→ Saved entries
---*---

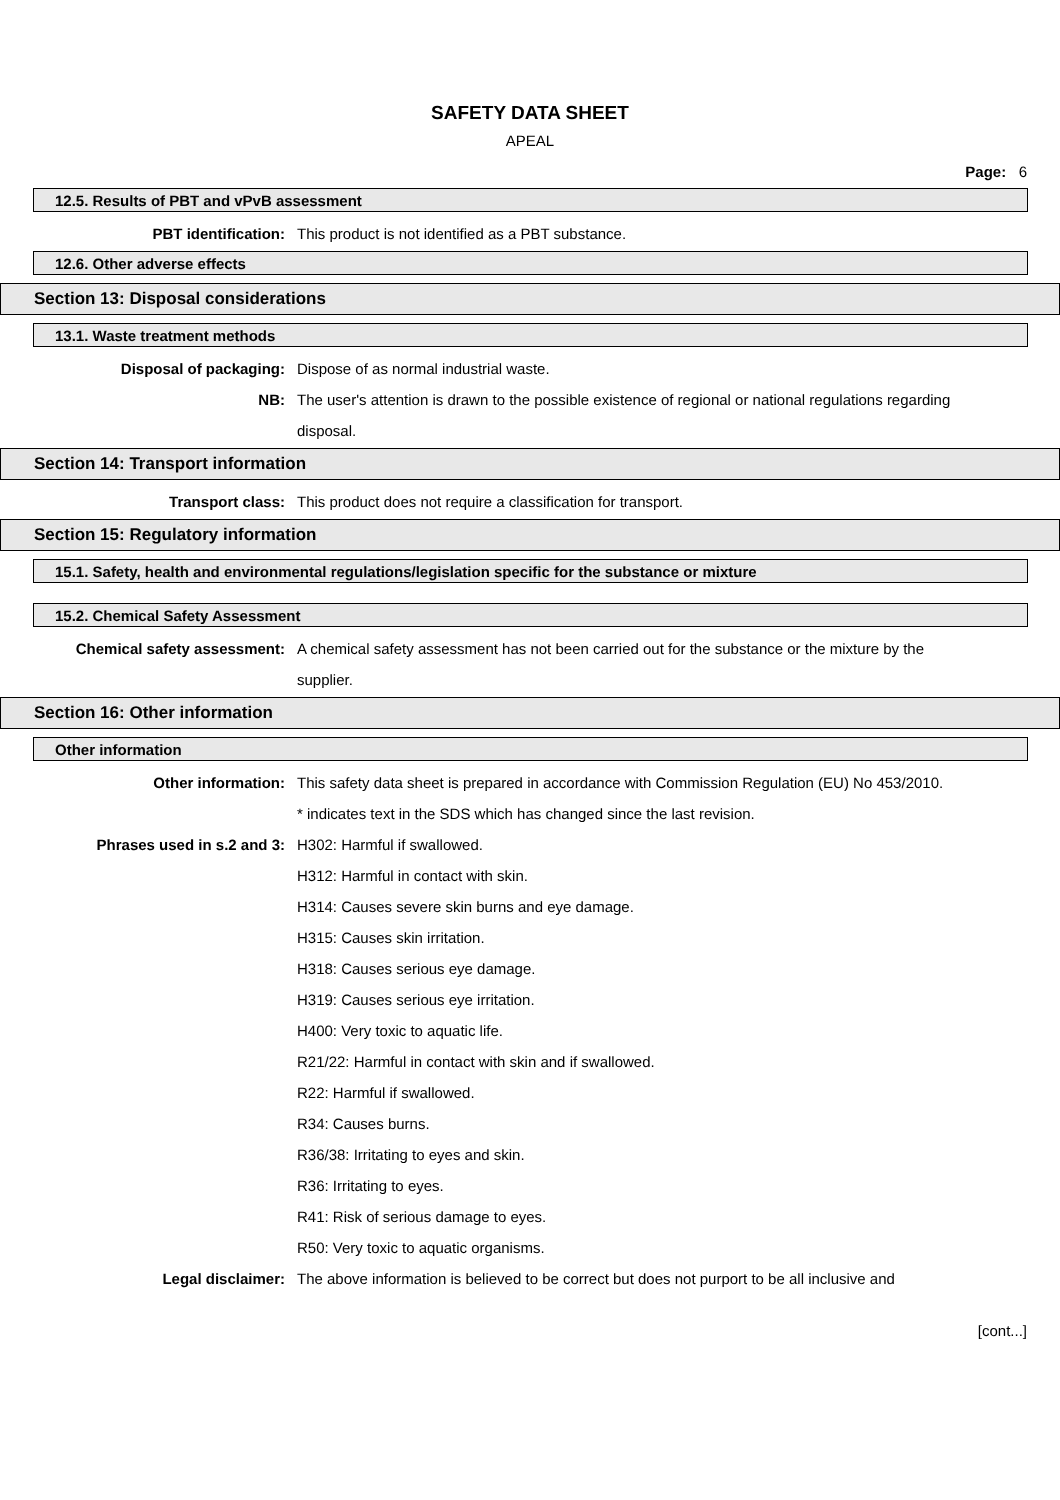SAFETY DATA SHEET
APEAL
Page: 6
12.5. Results of PBT and vPvB assessment
PBT identification: This product is not identified as a PBT substance.
12.6. Other adverse effects
Section 13: Disposal considerations
13.1. Waste treatment methods
Disposal of packaging: Dispose of as normal industrial waste.
NB: The user's attention is drawn to the possible existence of regional or national regulations regarding disposal.
Section 14: Transport information
Transport class: This product does not require a classification for transport.
Section 15: Regulatory information
15.1. Safety, health and environmental regulations/legislation specific for the substance or mixture
15.2. Chemical Safety Assessment
Chemical safety assessment: A chemical safety assessment has not been carried out for the substance or the mixture by the supplier.
Section 16: Other information
Other information
Other information: This safety data sheet is prepared in accordance with Commission Regulation (EU) No 453/2010.
* indicates text in the SDS which has changed since the last revision.
Phrases used in s.2 and 3: H302: Harmful if swallowed.
H312: Harmful in contact with skin.
H314: Causes severe skin burns and eye damage.
H315: Causes skin irritation.
H318: Causes serious eye damage.
H319: Causes serious eye irritation.
H400: Very toxic to aquatic life.
R21/22: Harmful in contact with skin and if swallowed.
R22: Harmful if swallowed.
R34: Causes burns.
R36/38: Irritating to eyes and skin.
R36: Irritating to eyes.
R41: Risk of serious damage to eyes.
R50: Very toxic to aquatic organisms.
Legal disclaimer: The above information is believed to be correct but does not purport to be all inclusive and
[cont...]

---*---

→ EXERCISE DESCRIPTION
Your task for the entries above: copy exactly the span starting with the line with "Section 15: Regulatory information" and going on through the line with "the last revision.", both lines included, and nothing else.

→ EXERCISE SOLUTION
Section 15: Regulatory information
15.1. Safety, health and environmental regulations/legislation specific for the substance or mixture
15.2. Chemical Safety Assessment
Chemical safety assessment: A chemical safety assessment has not been carried out for the substance or the mixture by the supplier.
Section 16: Other information
Other information
Other information: This safety data sheet is prepared in accordance with Commission Regulation (EU) No 453/2010.
* indicates text in the SDS which has changed since the last revision.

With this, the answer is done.